Lowrey tweeted: “American view-from-nowhere, ‘objectivity’-obsessed, both-sides journalism is a failed experiment … The old way must go. We need to rebuild our industry as one that operates from a place of moral clarity.”

Turley said writers like Glasser and Lowery can join any movement they like and “discard pesky notions of journalism as striving to offer unbiased accounts for the public to reach their own conclusions.”

“The alarming aspect of these views is that they are prevailing,” he said. “It is now common to hear academics and reporters reject ‘both sideism’ as a trap and even a form of racism. Even the publishing of opposing views is now considered dangerous as shown by the removal of New York Times editor James Bennet, who resigned in the recent controversy over an editorial by Sen. Tom Cotton.”

Turley warned that with “the collapse of objectivity will come the collapse of journalism.”

Already, the industry’s credibility is at a historic low, he said.

“The Knight Foundation has found that three-fourths of the public believe the media is too biased; some 54% believe reporters regularly misrepresent facts, and 28% believe reporters make things up entirely.”

The real damage is coming, he said.

“What will be lost is one of the most important protections of liberty found in a free press. It has been the media that has triggered most reforms in our history from the Pentagon Papers to Watergate. Yet, this was only because the public trusted the media because of the very objectivity and neutrality values that Glasser, Lowery, and other[s] now reject.”

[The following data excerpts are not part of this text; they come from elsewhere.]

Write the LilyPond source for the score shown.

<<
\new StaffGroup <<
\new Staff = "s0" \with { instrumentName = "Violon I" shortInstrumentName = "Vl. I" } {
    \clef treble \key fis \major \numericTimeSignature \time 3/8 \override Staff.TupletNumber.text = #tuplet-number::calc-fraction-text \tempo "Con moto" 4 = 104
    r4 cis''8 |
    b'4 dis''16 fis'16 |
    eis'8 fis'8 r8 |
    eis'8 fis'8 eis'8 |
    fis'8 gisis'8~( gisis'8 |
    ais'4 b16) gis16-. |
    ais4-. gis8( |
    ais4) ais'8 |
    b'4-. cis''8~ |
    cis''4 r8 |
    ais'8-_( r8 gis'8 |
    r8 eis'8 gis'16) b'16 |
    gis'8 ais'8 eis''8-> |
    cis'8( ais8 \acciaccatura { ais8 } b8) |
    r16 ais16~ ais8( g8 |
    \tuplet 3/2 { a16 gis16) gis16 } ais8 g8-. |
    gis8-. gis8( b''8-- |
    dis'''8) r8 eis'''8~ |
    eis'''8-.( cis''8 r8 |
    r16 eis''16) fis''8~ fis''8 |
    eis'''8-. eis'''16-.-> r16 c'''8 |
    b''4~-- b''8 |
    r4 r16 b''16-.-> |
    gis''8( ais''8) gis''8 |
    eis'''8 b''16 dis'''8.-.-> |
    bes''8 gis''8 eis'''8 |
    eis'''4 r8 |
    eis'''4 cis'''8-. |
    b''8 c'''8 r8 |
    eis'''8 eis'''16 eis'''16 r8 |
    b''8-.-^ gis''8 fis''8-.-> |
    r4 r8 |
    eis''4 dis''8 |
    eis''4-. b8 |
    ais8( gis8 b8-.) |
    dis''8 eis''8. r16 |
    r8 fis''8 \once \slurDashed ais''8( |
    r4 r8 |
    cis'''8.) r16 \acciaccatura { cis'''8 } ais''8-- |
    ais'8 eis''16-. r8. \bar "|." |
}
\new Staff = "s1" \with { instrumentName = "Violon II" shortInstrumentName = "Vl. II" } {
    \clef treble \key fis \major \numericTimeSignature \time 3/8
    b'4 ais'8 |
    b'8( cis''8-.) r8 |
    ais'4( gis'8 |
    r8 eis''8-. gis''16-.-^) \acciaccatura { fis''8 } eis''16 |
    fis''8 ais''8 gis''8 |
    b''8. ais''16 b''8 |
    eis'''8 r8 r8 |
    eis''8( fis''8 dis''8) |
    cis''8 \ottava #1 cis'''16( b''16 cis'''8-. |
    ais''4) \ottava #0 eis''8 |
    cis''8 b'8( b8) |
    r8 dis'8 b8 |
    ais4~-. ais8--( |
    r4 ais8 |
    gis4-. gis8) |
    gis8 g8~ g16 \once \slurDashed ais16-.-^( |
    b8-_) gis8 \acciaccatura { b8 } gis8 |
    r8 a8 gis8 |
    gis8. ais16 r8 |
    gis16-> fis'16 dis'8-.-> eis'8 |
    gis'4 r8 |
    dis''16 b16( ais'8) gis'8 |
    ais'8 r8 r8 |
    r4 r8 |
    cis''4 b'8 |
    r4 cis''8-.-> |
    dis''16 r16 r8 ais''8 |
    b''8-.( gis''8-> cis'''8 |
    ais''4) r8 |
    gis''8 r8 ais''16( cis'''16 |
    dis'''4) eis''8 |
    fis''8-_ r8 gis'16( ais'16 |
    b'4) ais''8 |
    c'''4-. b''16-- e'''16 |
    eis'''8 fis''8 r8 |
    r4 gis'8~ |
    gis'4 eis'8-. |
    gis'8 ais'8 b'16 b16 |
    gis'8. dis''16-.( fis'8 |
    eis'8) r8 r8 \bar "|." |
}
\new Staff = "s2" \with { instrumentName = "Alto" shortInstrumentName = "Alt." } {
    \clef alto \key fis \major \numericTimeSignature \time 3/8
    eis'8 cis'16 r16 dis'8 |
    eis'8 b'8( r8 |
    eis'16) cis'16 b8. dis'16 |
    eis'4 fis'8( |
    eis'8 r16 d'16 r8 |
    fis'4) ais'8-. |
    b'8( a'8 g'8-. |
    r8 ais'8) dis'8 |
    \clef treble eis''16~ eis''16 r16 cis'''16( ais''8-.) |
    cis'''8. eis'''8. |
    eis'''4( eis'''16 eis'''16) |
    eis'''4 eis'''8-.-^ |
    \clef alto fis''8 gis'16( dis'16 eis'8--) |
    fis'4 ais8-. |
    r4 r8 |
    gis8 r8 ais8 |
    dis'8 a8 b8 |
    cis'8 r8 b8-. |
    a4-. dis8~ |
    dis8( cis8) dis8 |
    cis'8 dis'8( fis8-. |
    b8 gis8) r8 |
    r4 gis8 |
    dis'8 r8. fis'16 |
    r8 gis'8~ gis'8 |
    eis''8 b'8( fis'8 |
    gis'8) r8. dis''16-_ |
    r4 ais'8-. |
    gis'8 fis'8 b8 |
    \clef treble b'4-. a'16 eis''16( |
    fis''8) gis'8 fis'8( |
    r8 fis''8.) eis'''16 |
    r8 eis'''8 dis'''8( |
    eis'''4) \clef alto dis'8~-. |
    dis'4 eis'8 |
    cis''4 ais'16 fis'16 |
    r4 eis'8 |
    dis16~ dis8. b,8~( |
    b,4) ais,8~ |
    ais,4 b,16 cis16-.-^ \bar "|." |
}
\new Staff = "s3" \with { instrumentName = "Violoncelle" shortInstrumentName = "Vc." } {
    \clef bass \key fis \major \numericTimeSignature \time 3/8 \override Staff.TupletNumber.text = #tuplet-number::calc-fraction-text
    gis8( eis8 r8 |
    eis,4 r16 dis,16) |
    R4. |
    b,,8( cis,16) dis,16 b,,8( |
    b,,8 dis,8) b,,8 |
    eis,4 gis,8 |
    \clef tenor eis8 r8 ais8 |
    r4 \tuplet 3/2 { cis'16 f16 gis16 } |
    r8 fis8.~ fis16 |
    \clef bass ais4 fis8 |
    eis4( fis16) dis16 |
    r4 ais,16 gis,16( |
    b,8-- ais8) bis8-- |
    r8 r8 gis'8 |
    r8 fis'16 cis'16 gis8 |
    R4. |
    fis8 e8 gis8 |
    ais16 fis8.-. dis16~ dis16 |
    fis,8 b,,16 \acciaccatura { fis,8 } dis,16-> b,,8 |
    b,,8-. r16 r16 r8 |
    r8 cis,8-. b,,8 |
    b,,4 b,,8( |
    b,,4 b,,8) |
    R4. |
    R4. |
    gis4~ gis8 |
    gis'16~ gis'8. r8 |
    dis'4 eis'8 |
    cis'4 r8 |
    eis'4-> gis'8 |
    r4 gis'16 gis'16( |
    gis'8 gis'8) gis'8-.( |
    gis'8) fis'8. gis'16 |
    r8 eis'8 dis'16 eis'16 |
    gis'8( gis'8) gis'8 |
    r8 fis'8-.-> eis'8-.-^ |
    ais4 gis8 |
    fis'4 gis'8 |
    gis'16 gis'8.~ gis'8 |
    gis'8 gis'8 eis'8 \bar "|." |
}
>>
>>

In an exchange with Campus Reform, Glasser went even further.

“My understanding of journalism, like my understanding of history, rests on the premise that there is no finally correct description of anything – only interpretations,” he said.

He told Campus Reform the group needed to define “objective truth” in its question. When the organization did, he responded, “No offense, but who cares what you think about what I said?”

Campus Reform said he later apologized.